Chinese girl, 7, spends days in mum’s delivery van rather than be a left-behind child
Despite her reservations, her parents believe it is preferable to leaving her with her grandparents after regretting their more distant relationship with their son
A seven-year-old girl has become her mother’s travelling work companion, delivering goods around eastern China by van since she was four, according to a mainland media report.
Miaomiao is spending much of her childhood around freight yards and warehouses, but her mother, a delivery van driver, considers this a better option than letting her become a “left-behind child”, Qianjiang Evening News reported on Monday.
“I have no other choice,” it quoted the girl’s mother, Zhang Xiaoyun, as saying. “If there were people available to look after the child, which parent would allow their child to accompany them in a van on their delivery rounds every day?”
Miaomiao attends school, but on weekends, public holidays and vacations she will be in the passenger’s seat in her mother’s van, stated the report, as Zhang drives around Hangzhou, in Zhejiang province, delivering goods.
“I always warn her [during my delivery rounds], ‘You’re still young and it’s dangerous for you to come out to wander around,’” Zhang was quoted as saying. “Sometimes it gets very hot in the van and she will just fall asleep.”
Asked if she wanted to embark on another delivery round with her mother, Miaomiao was reported to have shrugged and said: “I don’t want to go. It’s so stuffy in the van. If Mum switches on the air conditioning, it uses more petrol.”
Still, she picked up her belongings and dutifully boarded the van with her mother.
Zhang and her husband have been in the logistics business for more than 20 years, both as delivery van drivers, according to the report.
It stated that the husband’s parents live in a village in their hometown, Lanxi, a three-hour drive from Hangzhou, and that, after arriving in Hangzhou, the couple had a son, who they sent to his grandparents because they were too busy to take care of him.
Later, when they returned to visit, the newspaper said, they found the son treated them like strangers. “And we also missed seeing him growing up,” said Zhang.

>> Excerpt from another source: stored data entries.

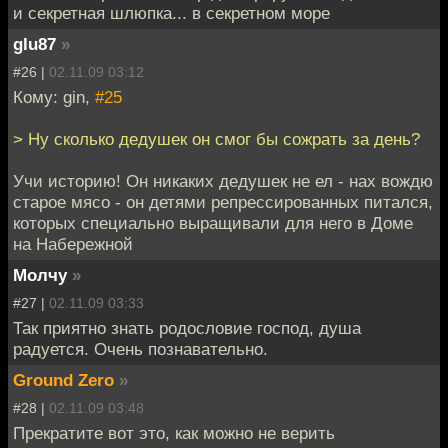
и секретная шлюпка... в секретном море
glu87
»
#26 |
02.11.09 03:12
Кому: gin,
#25
> Ну сколько дедушек он смог бы сожрать за день?
Учи историю! Он никаких дедушек не ел - нах вождю
старое мясо - он детями репрессированных питался,
которых специально выращивали для него в Доме
на Набережной
Молчу
»
#27 |
02.11.09 03:33
Так приятно знать родословие господ, душа
радуется. Очень познавательно.
Ground Zero
»
#28 |
02.11.09 03:48
Прекратите вот это, как можно не верить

Following that experience, and given the old age of her parents-in-law, Zhang decided their daughter should stay with her when she started at kindergarten three years ago, said the report.
Asked whether she liked living in the city, Miaomiao was reported to have said she preferred her hometown to Hangzhou because the small driving cab and toy dolls could never replace companions her own age.
Although her parents still could not afford to buy a flat in Hangzhou, Zhang thought life there was better than in their home village, and insisted Miaomiao would stay, adding that it was a joy to be able to witness her daughter’s growth, stated the report.
“Let others say what they want about us,” Zhang said. “We will continue to live a life true to ourselves.”